Exercise brief:
The entries below contain a stretch that opens with the line containing "289 36 13102" and closes with the line containing "862 137 82.28"; set down that stretch exactly, both ends included, and nothing else.

########################################

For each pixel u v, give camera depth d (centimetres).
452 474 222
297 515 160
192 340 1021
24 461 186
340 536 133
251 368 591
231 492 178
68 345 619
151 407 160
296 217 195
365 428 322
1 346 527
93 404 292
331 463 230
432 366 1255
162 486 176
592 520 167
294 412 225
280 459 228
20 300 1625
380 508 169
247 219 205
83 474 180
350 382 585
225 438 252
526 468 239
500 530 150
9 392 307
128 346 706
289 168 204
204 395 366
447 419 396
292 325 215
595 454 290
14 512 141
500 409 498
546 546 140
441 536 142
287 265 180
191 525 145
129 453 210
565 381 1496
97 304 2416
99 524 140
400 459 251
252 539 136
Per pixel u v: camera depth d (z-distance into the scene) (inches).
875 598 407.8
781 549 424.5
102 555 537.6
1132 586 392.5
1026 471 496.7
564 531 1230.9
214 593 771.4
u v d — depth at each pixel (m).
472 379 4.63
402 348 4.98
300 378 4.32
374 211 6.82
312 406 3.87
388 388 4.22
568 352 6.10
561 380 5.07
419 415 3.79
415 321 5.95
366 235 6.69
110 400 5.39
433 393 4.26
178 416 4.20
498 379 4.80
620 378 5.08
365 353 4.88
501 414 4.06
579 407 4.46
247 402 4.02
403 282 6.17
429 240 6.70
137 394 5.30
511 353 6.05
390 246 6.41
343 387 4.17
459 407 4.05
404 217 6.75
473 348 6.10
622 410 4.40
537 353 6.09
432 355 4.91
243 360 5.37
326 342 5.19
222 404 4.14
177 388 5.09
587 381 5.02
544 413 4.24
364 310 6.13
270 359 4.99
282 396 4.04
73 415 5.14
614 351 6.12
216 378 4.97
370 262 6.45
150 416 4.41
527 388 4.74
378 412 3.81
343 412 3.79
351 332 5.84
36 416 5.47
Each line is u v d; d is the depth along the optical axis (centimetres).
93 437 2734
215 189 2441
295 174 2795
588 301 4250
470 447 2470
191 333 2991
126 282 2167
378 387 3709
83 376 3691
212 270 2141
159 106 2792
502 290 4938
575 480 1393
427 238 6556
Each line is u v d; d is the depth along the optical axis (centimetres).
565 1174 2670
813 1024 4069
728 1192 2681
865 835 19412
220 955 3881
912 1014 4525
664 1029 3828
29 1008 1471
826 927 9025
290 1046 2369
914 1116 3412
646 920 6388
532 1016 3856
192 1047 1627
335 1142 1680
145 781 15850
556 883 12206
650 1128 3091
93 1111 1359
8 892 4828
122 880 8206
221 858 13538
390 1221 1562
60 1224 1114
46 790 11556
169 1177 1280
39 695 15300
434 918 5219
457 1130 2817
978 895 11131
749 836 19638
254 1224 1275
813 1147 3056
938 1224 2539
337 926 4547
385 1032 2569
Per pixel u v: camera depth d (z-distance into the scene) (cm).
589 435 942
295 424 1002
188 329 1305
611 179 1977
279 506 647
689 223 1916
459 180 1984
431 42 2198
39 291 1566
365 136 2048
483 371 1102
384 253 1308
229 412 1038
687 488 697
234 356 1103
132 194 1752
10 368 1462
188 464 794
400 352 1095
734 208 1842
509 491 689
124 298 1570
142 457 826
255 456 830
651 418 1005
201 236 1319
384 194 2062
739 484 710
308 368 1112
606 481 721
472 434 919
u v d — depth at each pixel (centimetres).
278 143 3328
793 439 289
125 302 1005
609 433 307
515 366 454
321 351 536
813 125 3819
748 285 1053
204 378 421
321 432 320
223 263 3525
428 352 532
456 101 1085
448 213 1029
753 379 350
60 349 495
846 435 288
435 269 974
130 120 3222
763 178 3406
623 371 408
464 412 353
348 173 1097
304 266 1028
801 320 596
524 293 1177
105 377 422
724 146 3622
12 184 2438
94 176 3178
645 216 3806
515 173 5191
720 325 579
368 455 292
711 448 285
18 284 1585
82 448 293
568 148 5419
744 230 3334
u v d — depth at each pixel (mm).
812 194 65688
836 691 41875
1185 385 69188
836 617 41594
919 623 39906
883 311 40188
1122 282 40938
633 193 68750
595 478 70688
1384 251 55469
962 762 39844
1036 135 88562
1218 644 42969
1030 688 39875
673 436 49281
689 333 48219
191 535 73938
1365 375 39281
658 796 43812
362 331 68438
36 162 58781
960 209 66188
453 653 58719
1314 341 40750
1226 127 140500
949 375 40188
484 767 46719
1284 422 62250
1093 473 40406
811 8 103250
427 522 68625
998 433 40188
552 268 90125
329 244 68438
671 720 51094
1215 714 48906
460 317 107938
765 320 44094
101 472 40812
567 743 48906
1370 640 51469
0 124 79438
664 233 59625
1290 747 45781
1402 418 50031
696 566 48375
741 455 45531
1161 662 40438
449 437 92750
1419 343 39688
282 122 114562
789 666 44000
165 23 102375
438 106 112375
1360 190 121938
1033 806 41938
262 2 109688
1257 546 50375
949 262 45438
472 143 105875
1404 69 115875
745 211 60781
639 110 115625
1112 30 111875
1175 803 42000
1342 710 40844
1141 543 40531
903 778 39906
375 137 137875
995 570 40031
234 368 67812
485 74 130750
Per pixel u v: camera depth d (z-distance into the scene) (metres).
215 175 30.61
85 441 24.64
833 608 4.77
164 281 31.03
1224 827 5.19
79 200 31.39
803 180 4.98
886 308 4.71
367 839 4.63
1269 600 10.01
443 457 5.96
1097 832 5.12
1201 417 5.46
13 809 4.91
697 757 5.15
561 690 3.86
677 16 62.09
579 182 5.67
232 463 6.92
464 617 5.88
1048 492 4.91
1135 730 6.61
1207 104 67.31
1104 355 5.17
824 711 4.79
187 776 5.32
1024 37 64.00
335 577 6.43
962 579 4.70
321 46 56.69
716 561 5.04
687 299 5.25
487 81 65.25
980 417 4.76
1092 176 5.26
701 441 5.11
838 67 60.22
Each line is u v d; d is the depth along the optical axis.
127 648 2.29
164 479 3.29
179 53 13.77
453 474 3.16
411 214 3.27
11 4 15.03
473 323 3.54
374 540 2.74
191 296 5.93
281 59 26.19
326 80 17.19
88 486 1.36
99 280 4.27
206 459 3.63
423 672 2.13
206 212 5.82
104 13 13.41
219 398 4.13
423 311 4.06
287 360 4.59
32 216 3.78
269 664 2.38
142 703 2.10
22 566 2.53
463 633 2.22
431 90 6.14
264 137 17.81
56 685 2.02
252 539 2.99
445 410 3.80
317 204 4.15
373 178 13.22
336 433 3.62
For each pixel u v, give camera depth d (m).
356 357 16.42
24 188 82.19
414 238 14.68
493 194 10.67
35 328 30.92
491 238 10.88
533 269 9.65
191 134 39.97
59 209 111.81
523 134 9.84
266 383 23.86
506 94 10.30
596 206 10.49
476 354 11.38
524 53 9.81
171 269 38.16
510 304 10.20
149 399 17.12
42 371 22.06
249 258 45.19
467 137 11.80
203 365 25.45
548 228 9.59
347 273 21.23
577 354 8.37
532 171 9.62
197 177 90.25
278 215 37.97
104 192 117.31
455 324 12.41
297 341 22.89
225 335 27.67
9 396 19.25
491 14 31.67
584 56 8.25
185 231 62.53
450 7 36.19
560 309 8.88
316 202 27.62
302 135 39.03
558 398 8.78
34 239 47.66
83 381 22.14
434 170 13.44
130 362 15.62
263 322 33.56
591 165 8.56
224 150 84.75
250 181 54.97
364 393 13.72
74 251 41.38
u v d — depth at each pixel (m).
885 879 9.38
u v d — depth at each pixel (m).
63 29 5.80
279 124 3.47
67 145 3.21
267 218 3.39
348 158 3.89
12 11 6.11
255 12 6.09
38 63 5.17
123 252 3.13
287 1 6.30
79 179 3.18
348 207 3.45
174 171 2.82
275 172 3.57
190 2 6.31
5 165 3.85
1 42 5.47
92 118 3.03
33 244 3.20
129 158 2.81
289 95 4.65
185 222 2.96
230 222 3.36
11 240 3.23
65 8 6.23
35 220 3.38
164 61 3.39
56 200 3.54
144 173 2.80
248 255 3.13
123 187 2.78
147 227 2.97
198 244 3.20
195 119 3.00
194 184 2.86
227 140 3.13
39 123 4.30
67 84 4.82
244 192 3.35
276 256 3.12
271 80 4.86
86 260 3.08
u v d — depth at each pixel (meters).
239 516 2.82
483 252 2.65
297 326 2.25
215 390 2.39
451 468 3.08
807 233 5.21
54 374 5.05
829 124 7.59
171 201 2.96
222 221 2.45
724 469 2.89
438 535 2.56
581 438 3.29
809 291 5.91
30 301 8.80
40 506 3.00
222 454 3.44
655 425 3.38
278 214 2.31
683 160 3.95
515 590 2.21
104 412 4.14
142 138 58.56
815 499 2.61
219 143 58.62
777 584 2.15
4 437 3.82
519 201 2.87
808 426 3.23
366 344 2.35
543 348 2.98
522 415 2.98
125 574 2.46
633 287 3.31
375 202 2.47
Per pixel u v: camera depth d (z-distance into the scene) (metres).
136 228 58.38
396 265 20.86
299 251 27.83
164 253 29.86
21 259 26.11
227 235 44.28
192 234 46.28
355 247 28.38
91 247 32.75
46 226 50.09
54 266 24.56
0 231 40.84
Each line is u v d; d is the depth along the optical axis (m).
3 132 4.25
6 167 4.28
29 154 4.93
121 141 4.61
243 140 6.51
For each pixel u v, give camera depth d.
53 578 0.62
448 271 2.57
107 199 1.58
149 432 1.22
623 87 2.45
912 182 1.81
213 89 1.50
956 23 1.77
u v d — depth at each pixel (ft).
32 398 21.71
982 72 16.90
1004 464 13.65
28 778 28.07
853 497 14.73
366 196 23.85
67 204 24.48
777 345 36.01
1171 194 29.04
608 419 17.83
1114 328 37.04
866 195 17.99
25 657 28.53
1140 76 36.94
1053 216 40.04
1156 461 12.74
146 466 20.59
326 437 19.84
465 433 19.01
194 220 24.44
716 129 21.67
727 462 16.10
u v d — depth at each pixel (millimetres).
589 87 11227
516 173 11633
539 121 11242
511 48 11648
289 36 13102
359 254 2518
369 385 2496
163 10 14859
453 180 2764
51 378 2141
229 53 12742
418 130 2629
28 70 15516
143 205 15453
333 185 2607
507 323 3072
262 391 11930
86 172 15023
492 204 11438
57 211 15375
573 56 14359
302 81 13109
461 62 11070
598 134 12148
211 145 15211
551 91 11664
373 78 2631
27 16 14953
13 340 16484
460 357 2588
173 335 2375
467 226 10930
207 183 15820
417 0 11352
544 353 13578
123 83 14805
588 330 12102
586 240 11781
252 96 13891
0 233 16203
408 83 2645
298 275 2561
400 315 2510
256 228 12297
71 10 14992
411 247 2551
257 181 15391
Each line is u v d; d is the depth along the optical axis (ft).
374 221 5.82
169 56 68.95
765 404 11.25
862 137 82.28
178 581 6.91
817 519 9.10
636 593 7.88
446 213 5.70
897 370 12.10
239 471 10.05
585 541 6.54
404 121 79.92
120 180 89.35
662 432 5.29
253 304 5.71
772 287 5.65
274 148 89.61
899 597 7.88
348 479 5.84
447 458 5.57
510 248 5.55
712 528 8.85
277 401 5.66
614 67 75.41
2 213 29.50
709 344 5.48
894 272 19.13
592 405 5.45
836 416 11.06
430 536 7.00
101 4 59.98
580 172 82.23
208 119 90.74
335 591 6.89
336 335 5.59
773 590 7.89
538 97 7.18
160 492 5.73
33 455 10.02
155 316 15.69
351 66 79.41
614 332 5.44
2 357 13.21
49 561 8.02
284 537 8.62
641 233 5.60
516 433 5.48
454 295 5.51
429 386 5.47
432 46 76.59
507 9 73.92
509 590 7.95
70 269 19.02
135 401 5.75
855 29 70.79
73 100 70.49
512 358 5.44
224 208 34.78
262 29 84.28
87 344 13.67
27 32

########################################

Task output:
289 36 13102
359 254 2518
369 385 2496
163 10 14859
453 180 2764
51 378 2141
229 53 12742
418 130 2629
28 70 15516
143 205 15453
333 185 2607
507 323 3072
262 391 11930
86 172 15023
492 204 11438
57 211 15375
573 56 14359
302 81 13109
461 62 11070
598 134 12148
211 145 15211
551 91 11664
373 78 2631
27 16 14953
13 340 16484
460 357 2588
173 335 2375
467 226 10930
207 183 15820
417 0 11352
544 353 13578
123 83 14805
588 330 12102
586 240 11781
252 96 13891
0 233 16203
408 83 2645
298 275 2561
400 315 2510
256 228 12297
71 10 14992
411 247 2551
257 181 15391
Each line is u v d; d is the depth along the optical axis (ft).
374 221 5.82
169 56 68.95
765 404 11.25
862 137 82.28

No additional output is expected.